Re: Investigating sudden hearing loss in adults
I thank the authors, our colleagues Fishman and Cullen, for their response to our letter and I would like to use it as an opening for further debate.
Considering the aetiology of ISSHL, Fishman and Cullen wrote that acute oxygen shortage likely holds true for “a proportion of cases”. However, Nagahara and Fish described the low perilymphatic oxygenation in case of sudden deafness already in 1983; consequently, Ganesan et al. wrote that vascular compromise is the most likely pathogenesis involved in ISSHL, and Rhee et al. stated that the treatment of SSNHL to date has focussed mainly on the improvement of blood flow and increased oxygen supply in the inner ear. That part of medical history should not be ignored. So, like others, I think that acute oxygen shortage concerns more patients than just a belittling ‘proportion’.

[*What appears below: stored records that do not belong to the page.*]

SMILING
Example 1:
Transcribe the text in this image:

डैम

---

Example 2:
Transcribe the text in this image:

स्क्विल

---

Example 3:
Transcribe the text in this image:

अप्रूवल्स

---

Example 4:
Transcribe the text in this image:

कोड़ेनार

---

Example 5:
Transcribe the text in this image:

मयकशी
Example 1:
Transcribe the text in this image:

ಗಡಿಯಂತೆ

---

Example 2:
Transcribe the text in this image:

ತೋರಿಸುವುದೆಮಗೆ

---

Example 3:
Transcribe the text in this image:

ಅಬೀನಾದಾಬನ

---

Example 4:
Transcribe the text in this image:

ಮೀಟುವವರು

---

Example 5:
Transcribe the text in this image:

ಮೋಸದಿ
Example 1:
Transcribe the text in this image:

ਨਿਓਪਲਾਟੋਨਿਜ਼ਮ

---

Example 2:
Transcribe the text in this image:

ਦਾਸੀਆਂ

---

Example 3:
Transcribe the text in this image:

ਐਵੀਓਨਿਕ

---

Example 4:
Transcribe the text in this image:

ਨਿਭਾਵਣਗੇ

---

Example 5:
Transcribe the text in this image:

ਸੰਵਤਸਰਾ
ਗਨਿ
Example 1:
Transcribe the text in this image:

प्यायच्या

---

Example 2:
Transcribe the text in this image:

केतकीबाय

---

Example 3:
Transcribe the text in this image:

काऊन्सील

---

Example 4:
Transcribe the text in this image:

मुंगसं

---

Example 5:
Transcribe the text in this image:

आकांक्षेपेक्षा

As we admitted in our first response, the Cochrane Library states that the positive results regarding hyperbaric oxygen therapy (HBOT) should be interpreted cautiously. Still, Fishman and Cullen calculated the number needed to treat for HBOT based on the Cochrane Library data. But, I would urge them to apply this across the board: according to the current Cochrane Library data, no number needed to treat can be calculated at all for steroids.
(A number needed to treat of 5 is, by the way, not too bad for a devastating disease for which no other medication is proven effective. Especially not for a therapy that, besides barotrauma to sinus and middle ear – that is reversible after stopping the therapy - doesn’t have many side effects. In contrast, a short course of prednisone may affect the ability to work for a considerable time.)

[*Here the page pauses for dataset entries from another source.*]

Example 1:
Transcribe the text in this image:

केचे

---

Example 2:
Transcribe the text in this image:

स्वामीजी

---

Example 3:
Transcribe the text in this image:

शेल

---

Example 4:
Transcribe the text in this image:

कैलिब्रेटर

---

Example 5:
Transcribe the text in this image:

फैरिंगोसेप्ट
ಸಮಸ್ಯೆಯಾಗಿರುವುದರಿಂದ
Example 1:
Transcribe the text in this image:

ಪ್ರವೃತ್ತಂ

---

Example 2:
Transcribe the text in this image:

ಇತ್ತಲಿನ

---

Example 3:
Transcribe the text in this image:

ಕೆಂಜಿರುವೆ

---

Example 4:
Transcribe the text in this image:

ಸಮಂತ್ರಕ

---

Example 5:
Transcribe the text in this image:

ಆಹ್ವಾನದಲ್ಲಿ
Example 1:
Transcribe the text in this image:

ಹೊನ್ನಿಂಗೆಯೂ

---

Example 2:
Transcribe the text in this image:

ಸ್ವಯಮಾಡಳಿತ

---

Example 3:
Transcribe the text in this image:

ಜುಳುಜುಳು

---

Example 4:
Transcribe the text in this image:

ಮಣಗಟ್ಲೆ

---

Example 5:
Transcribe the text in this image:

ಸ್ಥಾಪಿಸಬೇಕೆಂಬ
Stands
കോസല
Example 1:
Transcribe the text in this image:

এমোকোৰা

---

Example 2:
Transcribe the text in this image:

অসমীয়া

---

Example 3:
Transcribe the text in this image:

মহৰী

Furthermore, in the last years three separate reviews (by Rhee, Eryigit, and Saesen) were written on this topic. All conclusions were to some extent in favour of HBOT.
Moreover, the Cochrane review concluded that there is a 15.6 dB gain among the group treated with HBOT. To explain the clinical benefit of this gain, suppose that a patient sustains, on average, a 60 db loss in the pure tone average and that he spontaneously (with steroids) recovers 25 dB. The residual loss is then 35 dB. In the Netherlands that is the norm for eligibility for hearing aid adjustment. With an extra 15.6 dB gain by means of HBOT, the patient sustains less than 20dB loss and still meets the required functional standard of our Ministry of Defense. So, doubts about the relevance of 15 dB are unwarranted from my point of view.
So, I would think it fair, if Fishman and Cullen agreed that hyperbaric oxygen should be discussed with patients as a possible treatment option, an option that was lacking in their original article.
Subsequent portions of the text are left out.